Our modern day welfare and social services turn this around. Instead of working, there is a desire for free handouts. Instead of making something with their own hands so as to live quietly, if checks or deposits are not made, riots break out. Many look for handouts rather than hand ups. There is no longer the demand for personal improvement, personal responsibility, and personal integrity. Our modern welfare system has bred a new mindset that everything is owed and there should be no limits to what the government hands out. Government becomes the dependence and the god rather than God Himself.

As a Christian, we should be appalled at this. What do we see in society? Selfishness, demanding, demeaning, angry, and self destructive behavior, all being rewarded for their own failure to work with their hands. If you have, the expectation is that you will give to those who have not and have no intention on doing anything to help themselves. In essence, if we, as our nation was founded on Judeo Christian values, would simply put 2 Thessalonians 3:10 into practice, there will be a large work force ready to go. Work is good and healthy. Our society has made it too easy to be lazy.

We have seen this play out before in America. We will not delve into it now, but do a search for the Common Storehouse System in Jamestown and Plymouth (here is a good link: Sound familiar to our modern day? I think so. Except it is now becoming less and less carrying the financial burden and more and more taking out. This is backward to what God established and the result has been devastating to our nation and culture.

A Christian should not fall into this trap. They should look at what the Bible says about work, working, and working with the hands. They should desire to be content with their labors so they have enough. This then allows them to be generous (We could note many Bible verses, but here are two good searches:;

I know the argument will now be made.

“Are you willing to starve everyone? That is not very Christian.”

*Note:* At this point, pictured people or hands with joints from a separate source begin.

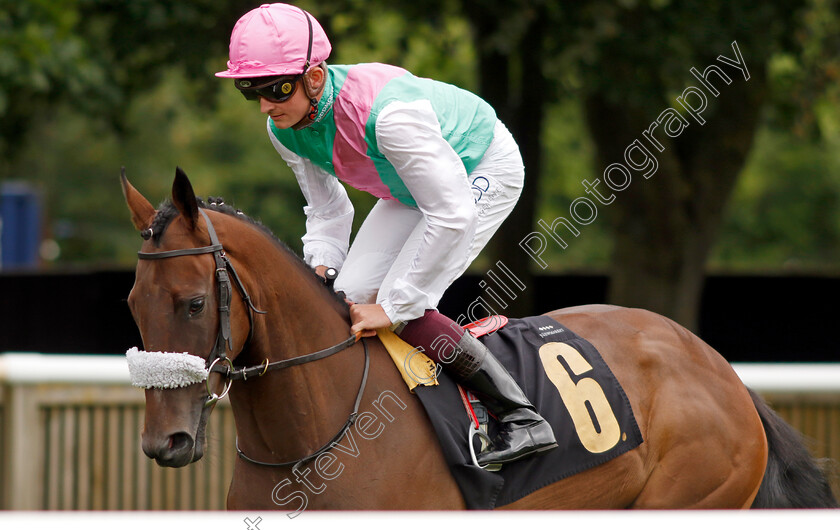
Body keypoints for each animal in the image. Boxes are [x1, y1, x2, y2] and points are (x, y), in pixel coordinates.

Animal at [121, 168, 836, 508]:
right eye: (133, 304)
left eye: (191, 303)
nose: (164, 442)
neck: (319, 432)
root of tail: (720, 369)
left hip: (691, 492)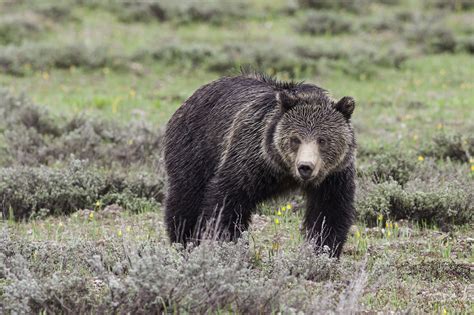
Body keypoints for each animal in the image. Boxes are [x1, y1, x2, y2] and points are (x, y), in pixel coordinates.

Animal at [165, 72, 354, 260]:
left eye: (322, 140)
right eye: (295, 139)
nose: (305, 167)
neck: (285, 172)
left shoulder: (333, 177)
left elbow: (329, 213)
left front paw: (323, 251)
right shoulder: (250, 158)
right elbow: (227, 200)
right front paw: (226, 244)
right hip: (195, 149)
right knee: (186, 198)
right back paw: (184, 241)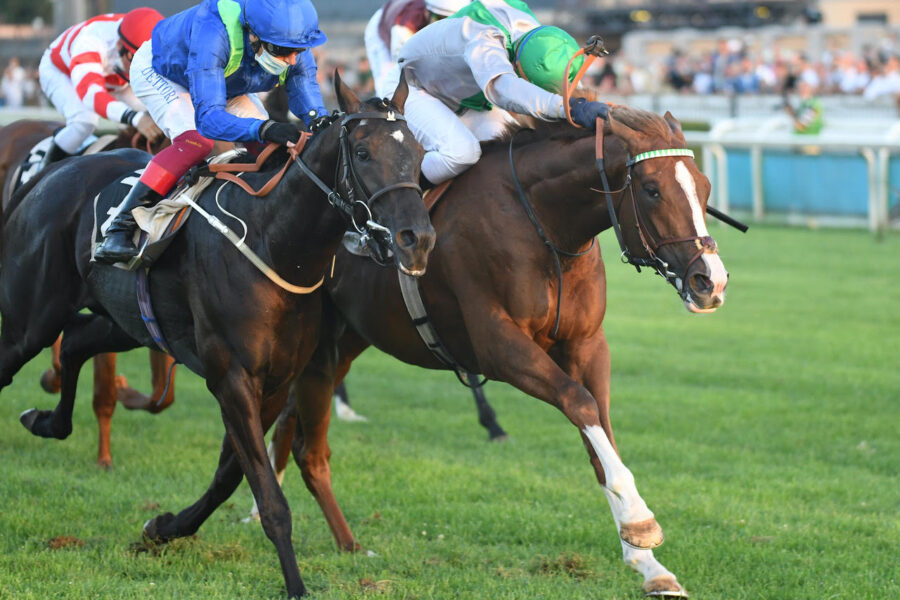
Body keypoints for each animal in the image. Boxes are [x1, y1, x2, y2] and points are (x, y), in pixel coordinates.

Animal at [259, 105, 730, 598]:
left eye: (704, 187)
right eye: (652, 190)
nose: (711, 282)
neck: (542, 225)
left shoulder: (586, 344)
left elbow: (600, 429)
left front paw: (649, 564)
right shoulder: (498, 345)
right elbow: (580, 403)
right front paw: (641, 522)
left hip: (344, 337)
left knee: (297, 422)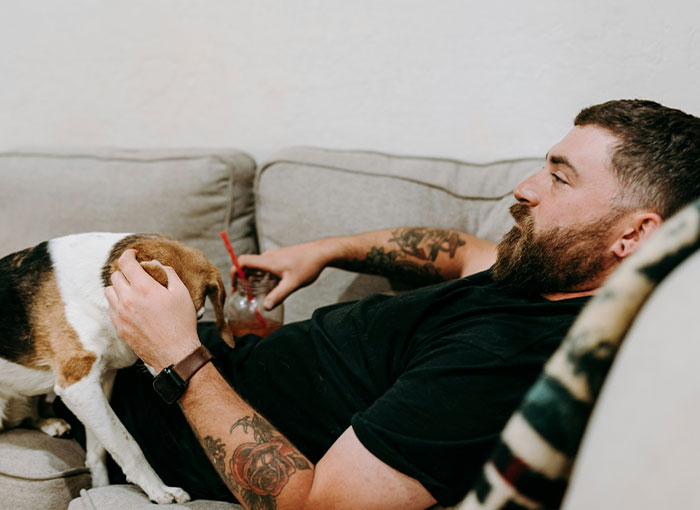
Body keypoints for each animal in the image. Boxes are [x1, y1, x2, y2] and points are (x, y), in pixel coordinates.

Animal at [0, 233, 235, 504]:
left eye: (197, 319)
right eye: (149, 319)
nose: (173, 370)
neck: (99, 289)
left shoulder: (102, 381)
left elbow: (100, 450)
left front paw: (99, 487)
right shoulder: (78, 384)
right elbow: (128, 445)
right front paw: (160, 490)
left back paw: (49, 423)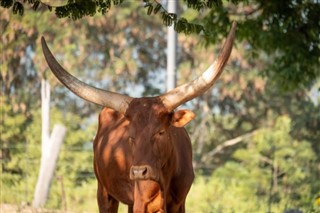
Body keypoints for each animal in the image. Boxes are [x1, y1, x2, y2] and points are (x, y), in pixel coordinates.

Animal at [41, 21, 236, 211]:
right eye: (130, 136)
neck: (165, 178)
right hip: (104, 192)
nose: (138, 172)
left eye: (160, 132)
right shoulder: (142, 202)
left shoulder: (180, 202)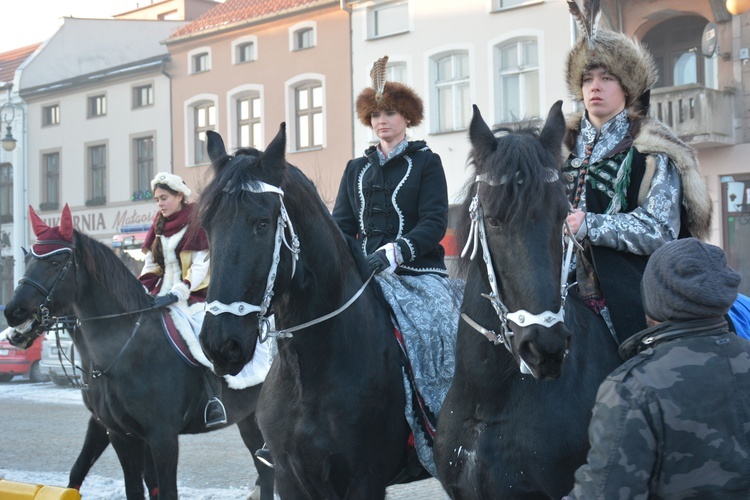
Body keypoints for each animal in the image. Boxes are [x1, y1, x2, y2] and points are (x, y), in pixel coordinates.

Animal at [3, 205, 274, 498]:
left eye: (55, 262)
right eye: (28, 259)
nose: (12, 312)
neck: (123, 350)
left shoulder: (162, 436)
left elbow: (163, 489)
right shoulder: (120, 434)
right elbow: (123, 483)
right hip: (248, 418)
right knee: (265, 470)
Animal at [195, 127, 418, 498]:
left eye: (262, 224)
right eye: (207, 226)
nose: (220, 343)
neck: (308, 374)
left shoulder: (365, 479)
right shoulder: (290, 475)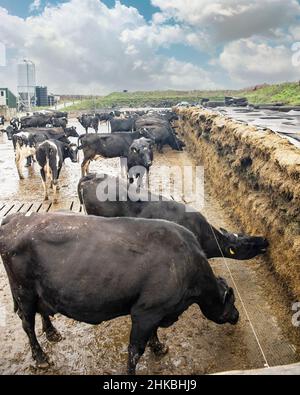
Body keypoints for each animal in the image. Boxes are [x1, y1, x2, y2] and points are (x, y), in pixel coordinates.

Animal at [0, 213, 239, 374]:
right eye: (231, 301)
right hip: (23, 291)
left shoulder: (157, 311)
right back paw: (41, 357)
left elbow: (152, 335)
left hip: (39, 292)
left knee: (42, 311)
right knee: (27, 324)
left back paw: (51, 332)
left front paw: (158, 347)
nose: (237, 315)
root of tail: (15, 219)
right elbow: (135, 350)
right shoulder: (146, 311)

The answer, what does the Bible say (2 Thessalonians 3:10), and it depends? Are we helping peoplt to climb up, or stay where they are? I think the welfare system should be overhauled and I do believe it should be returned to the local communities, not the federal government. But beyond this, the local church and ministries really played a large part in helping with the hungry. Larry Burkett lays out a very powerful article which goes into detail about welfare and work. Read what is said. The focus is not on maintaining the state of dependence, but moving those recipients to a state of productivity. There are times when there is a need for help from the government. I myself have been a recipient of said help. However, I got the help, got reestablished, and got off the social help as fast as I could. I did not stay on it permanently. That is an acceptable way to use the system. It is a help up and not a hand out.

Here at Calvary, we have a few criteria for giving of help. The first is if they are part of our local body of faith. We are to care for our church body and their needs. Second, we, as a church, support many organizations that are the outside arm of our church helping those with many needs. Third, we have a ministry that goes into the community around us and feeds the hungry. The name of that ministry is “Feed the Hungry”.

It is amazing, after these things are in place, how an attitude changes from one of asking for help to absolute anger that we would “expect” there to be some form of criteria in the local body of faith (whether that is ours or we refer them to their own). Most want handouts without any attachment of responsibility.

With all that being said, Jesus Himself says we will always have the poor (Matthew 26:11). It is impossible, whether a church or a government, to have an endless bank roll without major consequences. When we read in Proverbs 3:27-28, I see that we are to do good but we are to do good with the intent that we are helping people up, not just giving away handouts. Laziness should never be rewarded.

For those who are truly needy, lets say they do have a need or an issue that keeps them from working. The church should be the first ones to help or help get the help needed. That is what we find in the Bible. Acts 2:44 and Acts 4:32 does not support communism or socialism at all. What we find is the body of faith helping the body of faith (Galatians 6:10). Therefore, a church, and believer, based on Proverbs 3:27-28 can and should reach out, but that is why I say, maybe.

Getting back to our text, we find then another qualifier. We find the ones asking are not unknown to the individual. Either the one who is due good earned the good (Proverbs 3:27) or they are neighbors (Proverbs 3:28). Therefore, there is some familiarity here. Notice the key words in both: due, as in earned (Proverbs 3:27) and neighbor, as in one who is close (Proverbs 3:28. Who is our neighbor? Jesus answers this in Luke 10:30-36. I agree we should show kindness. And the Samaritan even helped cover some possible future expenses. Notice what is not said here. The man who was beaten did not wake up and say,

“You know. I can just live here. I know, I’ll just stay here, the Samaritan can continue to pay for my stay, food, clothing, enjoyments. Yeah. I’m entitled to this and I believe the Samaritan can just be forced to cover for me.”

The goal was to get the man better and back on his feet. This Samaritan did that which we find commanded here in Proverbs. The very thing we should all desire to do. The very thing we are called to do as a Christian.